- **Extrait de page**:

2.2. La banque peut rompre son concours en invoquant la « situation irrémédiablement compromise »
Du point de vue des banques, l’enjeu principal réside dans la gestion des risques. Dès lors que le débiteur est en liquidation judiciaire, la situation financière peut être jugée « irrémédiablement compromise ». L’article L. 313-12 du Code monétaire et financier permet, dans ce cas précis, de rompre immédiatement un concours bancaire (ouvert à durée indéterminée ou déterminée) sans respecter le délai de préavis classique de 60 jours.
En pratique, la banque devra mettre en demeure le liquidateur de se prononcer sur la continuité de la convention de compte et, si le liquidateur opte pour la poursuite du contrat, l’établissement bancaire pourra dénoncer l’ouverture de crédit pour éviter de nouveaux impayés, tout en respectant les dispositions protectrices (absence d’abus dans la rupture du concours).
2.3. L’exigibilité du solde débiteur contre la caution
La conséquence la plus notable de ce revirement concerne la poursuite de la caution. Selon une jurisprudence bien établie, la caution ne peut être poursuivie qu’après la clôture effective du compte courant, puisque c’est la détermination du solde débiteur qui fonde le montant réclamé à la caution.
Ancien régime : la liquidation judiciaire emportant clôture automatique du compte, la banque pouvait immédiatement exiger le solde et le réclamer à la caution.
Nouvel état du droit : plus de clôture automatique, donc le solde n’est pas exigible tant qu’aucune résiliation n’est prononcée. La banque doit, d’une part, rompre la convention de compte pour faire « tomber » le solde, et, d’autre part, se conformer au régime des procédures collectives.
Cette subtilité met les banques en garde : elles doivent prendre l’initiative de résilier le compte afin de rendre la créance exigible et ainsi engager la responsabilité de la caution. À défaut, la caution pourra invoquer la non-exigibilité du solde pour échapper aux poursuites.
3. Les voies de recours des cautions et la responsabilité du banquier
Dans l’hypothèse où la banque tarderait à rompre ses engagements ou à clôturer le compte, la caution pourrait s’interroger sur l’opportunité d’agir en responsabilité contre l’établissement prêteur, notamment s’il s’avère que le découvert a été maintenu alors même que la situation de la société était « irrémédiablement compromise ».

- **Entrées fournies**:

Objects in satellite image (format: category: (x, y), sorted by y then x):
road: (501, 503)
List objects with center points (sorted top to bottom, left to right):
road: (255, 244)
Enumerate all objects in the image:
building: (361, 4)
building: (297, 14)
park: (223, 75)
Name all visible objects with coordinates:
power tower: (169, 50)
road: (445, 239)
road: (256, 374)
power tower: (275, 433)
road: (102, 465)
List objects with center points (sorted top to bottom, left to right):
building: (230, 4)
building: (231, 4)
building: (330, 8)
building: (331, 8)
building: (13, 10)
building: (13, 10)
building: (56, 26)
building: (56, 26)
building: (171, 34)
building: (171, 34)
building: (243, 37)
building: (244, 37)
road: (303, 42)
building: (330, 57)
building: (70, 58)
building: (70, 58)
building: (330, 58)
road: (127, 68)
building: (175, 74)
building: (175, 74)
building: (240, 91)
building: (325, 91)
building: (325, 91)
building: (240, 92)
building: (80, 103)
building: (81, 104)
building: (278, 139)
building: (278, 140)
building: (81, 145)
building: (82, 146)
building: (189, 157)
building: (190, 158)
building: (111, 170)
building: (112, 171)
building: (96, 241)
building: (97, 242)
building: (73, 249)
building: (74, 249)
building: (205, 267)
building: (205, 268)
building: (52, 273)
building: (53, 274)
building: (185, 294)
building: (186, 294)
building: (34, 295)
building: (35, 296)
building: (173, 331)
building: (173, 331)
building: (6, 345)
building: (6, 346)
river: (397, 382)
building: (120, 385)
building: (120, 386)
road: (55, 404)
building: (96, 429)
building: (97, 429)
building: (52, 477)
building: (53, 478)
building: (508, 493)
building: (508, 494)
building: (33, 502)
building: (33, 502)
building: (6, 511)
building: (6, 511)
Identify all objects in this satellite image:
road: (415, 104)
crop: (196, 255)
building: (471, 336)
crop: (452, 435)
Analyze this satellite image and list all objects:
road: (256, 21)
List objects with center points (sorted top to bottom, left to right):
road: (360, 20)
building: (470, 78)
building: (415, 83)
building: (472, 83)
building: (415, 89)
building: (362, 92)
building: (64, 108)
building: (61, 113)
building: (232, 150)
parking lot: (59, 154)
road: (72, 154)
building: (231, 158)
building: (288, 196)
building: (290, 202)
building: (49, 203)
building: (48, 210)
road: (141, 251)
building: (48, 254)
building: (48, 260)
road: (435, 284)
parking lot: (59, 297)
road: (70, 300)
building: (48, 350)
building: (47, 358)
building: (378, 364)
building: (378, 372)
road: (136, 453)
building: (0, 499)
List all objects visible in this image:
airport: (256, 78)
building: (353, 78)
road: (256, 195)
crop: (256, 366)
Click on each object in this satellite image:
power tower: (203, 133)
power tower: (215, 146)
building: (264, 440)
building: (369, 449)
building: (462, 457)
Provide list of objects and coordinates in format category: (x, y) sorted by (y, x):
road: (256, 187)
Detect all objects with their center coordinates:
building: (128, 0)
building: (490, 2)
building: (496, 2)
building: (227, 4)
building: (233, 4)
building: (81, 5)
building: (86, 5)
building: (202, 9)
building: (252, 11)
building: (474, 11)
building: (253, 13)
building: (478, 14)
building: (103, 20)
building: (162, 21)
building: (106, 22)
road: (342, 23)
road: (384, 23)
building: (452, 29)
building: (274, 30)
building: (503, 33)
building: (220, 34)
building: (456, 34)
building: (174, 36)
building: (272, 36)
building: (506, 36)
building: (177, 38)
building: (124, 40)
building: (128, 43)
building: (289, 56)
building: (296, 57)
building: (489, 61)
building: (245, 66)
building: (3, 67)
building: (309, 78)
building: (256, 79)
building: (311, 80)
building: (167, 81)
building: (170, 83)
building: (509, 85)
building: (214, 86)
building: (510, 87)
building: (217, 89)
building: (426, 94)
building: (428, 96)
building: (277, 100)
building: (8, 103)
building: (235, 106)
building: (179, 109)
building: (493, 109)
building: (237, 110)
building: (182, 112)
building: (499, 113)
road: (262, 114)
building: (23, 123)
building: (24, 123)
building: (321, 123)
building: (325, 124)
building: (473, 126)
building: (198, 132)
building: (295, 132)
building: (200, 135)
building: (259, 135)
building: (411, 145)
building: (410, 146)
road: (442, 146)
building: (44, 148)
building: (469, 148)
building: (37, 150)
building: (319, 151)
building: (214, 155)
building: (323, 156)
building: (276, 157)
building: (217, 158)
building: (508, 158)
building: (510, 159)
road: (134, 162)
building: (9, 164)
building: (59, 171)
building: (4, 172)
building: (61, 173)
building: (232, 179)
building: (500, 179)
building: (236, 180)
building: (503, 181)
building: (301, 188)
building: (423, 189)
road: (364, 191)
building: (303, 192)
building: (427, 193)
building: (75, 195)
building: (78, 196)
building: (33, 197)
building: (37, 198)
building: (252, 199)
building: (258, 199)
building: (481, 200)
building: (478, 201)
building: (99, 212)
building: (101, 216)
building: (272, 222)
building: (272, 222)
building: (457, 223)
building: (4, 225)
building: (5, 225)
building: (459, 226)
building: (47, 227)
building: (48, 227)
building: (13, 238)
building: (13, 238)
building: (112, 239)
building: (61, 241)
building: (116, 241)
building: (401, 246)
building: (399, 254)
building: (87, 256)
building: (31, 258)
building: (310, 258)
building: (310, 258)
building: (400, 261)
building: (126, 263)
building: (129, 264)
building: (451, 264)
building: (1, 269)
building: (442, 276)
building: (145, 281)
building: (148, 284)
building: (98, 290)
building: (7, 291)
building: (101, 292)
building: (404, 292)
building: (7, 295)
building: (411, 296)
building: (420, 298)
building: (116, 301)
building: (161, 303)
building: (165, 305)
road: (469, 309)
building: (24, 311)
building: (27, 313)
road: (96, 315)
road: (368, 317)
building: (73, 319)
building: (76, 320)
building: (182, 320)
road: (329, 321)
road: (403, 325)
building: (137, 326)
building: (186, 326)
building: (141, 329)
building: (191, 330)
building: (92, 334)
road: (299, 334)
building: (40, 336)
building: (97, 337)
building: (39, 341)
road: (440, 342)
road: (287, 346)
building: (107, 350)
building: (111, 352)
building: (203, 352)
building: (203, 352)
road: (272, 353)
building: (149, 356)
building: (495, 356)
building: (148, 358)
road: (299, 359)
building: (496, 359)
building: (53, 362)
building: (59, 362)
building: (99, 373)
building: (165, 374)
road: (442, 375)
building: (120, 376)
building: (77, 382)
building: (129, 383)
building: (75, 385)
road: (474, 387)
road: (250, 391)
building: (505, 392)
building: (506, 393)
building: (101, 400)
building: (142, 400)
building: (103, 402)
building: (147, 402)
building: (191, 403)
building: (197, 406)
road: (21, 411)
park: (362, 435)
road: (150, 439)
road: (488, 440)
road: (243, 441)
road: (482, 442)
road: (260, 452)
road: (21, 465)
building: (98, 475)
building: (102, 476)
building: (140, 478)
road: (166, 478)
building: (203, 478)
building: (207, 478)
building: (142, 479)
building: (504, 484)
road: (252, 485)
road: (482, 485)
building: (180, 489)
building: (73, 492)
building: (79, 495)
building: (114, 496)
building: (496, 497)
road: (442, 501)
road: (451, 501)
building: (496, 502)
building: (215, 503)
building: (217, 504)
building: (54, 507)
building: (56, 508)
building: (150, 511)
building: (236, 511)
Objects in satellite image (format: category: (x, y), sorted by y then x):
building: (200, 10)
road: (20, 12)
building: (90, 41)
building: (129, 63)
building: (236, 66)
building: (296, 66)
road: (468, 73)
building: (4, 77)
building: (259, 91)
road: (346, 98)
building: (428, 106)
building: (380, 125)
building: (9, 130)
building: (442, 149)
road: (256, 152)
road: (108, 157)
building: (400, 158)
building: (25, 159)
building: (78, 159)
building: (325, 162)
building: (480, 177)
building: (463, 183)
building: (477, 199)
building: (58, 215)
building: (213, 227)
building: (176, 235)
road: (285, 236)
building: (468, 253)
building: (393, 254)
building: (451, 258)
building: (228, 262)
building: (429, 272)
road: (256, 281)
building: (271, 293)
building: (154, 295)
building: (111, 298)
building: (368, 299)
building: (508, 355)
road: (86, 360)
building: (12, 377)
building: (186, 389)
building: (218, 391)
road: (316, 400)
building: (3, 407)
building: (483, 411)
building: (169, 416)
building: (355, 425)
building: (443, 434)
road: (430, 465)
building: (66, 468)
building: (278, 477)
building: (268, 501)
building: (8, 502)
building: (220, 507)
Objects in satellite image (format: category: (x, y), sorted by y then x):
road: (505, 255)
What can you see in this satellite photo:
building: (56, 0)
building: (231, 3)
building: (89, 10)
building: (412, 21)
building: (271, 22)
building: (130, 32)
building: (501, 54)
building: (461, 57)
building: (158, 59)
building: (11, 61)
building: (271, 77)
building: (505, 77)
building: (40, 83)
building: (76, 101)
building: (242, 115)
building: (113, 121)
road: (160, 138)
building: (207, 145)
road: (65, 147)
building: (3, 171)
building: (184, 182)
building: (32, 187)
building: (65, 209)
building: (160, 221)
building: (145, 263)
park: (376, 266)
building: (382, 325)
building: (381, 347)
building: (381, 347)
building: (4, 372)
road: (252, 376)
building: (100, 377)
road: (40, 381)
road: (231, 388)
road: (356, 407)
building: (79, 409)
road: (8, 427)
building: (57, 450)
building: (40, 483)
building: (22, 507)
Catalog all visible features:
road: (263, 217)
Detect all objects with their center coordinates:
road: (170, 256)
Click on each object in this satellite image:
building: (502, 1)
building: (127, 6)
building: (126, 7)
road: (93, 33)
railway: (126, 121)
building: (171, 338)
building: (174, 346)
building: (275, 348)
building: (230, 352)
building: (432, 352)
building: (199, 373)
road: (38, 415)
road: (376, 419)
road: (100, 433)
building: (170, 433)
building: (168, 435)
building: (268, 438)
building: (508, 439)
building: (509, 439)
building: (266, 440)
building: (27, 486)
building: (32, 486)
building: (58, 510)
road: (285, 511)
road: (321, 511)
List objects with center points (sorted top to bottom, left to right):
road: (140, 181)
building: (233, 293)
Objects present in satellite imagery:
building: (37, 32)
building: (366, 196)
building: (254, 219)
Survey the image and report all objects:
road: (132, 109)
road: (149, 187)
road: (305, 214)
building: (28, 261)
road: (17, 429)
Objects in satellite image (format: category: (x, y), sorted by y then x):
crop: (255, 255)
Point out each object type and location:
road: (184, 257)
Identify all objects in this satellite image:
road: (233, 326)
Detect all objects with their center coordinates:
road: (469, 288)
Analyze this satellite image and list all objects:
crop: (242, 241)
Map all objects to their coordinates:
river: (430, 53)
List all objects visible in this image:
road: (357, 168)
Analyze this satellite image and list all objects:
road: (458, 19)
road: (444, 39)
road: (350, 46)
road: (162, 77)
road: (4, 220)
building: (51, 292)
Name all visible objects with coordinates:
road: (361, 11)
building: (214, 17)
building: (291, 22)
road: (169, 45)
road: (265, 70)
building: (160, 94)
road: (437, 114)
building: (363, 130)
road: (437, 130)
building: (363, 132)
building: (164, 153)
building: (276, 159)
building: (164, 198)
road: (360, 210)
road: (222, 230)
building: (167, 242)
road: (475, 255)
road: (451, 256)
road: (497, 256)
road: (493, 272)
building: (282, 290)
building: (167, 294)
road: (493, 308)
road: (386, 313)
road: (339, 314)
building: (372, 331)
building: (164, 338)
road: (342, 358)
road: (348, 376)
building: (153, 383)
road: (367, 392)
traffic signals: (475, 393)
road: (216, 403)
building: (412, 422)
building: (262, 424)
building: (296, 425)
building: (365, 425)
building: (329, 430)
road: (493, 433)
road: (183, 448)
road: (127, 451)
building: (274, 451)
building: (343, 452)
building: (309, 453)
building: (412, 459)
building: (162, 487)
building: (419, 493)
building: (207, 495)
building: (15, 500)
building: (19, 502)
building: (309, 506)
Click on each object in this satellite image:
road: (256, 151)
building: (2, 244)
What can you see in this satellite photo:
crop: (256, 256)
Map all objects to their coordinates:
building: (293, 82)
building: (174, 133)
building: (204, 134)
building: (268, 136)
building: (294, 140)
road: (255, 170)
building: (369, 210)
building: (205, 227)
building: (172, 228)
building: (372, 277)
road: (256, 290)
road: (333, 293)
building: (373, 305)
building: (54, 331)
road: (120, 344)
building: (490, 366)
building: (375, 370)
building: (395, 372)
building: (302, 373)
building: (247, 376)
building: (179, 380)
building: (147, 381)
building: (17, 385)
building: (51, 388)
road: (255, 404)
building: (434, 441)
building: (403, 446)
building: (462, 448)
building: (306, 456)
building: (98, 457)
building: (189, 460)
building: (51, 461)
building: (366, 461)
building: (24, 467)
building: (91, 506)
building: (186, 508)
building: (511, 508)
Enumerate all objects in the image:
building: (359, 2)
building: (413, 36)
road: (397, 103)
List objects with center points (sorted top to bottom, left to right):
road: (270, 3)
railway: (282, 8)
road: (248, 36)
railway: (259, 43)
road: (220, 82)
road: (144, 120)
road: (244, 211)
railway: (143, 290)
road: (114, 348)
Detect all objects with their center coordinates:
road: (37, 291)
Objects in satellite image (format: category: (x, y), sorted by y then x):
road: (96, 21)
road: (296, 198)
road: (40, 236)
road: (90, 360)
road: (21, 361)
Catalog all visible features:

- **Consigne donnée A**:
Dans l'extrait sur le compte bancaire en liquidation judiciaire, quel délai de préavis l'article L. 313-12 du Code monétaire et financier permet-il de ne pas respecter ?
- **Consigne donnée B**:
Indiquez si chacune des affirmations suivantes concorde avec l'extrait sur le compte bancaire en liquidation judiciaire. Justifiez chaque réponse par les mots décisifs du texte, cités exactement.
(i) Sous l'ancien régime, la liquidation judiciaire entraînait la clôture automatique du compte.
(ii) Dans le nouvel état du droit, le solde devient exigible dès l'ouverture de la liquidation judiciaire, même sans résiliation.
(iii) La caution peut être poursuivie avant la clôture effective du compte courant.
- **Consigne donnée C**:
Reprenez l'extrait sur le compte bancaire en liquidation judiciaire en enchaînant directement après sa dernière phrase.

- **Résultat A**:
Le délai de préavis classique de 60 jours.

- **Résultat B**:
(i) Oui : « la liquidation judiciaire emportant clôture automatique du compte ».
(ii) Non : « le solde n’est pas exigible tant qu’aucune résiliation n’est prononcée ».
(iii) Non : « la caution ne peut être poursuivie qu’après la clôture effective du compte courant ».

- **Résultat C**:
Cependant, l’article L. 650-1 du Code de commerce énonce un principe d’irresponsabilité du banquier dispensateur de crédit, sauf en cas de fraude, d’immixtion caractérisée ou si les garanties demandées étaient disproportionnées. Cette disposition, destinée à encourager les banques à maintenir leurs concours aux entreprises en difficulté, instaure une limite assez stricte aux actions en responsabilité.
Pour autant, certaines discussions doctrinales persistent sur la portée exacte de l’article L. 650-1, notamment lorsqu’il s’agit de concours consentis ou poursuivis après l’ouverture de la procédure. Si la lettre du texte ne distingue pas entre avant et après, l’esprit de la loi viserait plutôt les crédits consentis avant l’ouverture. On peut donc prévoir que des débats contentieux continueront d’alimenter la jurisprudence.
Un revirement bienvenu pour les entreprises… mais à manier avec prudence
Ce revirement de la Cour de cassation sur la clôture automatique du compte courant en cas de liquidation judiciaire est souvent perçu comme favorable aux entreprises en difficulté, puisqu’il leur permet de conserver la possibilité de bénéficier d’une ouverture de crédit en liquidation. Toutefois, ce maintien du compte ne signifie pas, pour autant, qu’il sera systématiquement utilisé ou même bénéfique pour l’entreprise, compte tenu du faible intérêt de prolonger l’endettement lorsque l’activité n’est pas poursuivie ou ne peut pas être redressée.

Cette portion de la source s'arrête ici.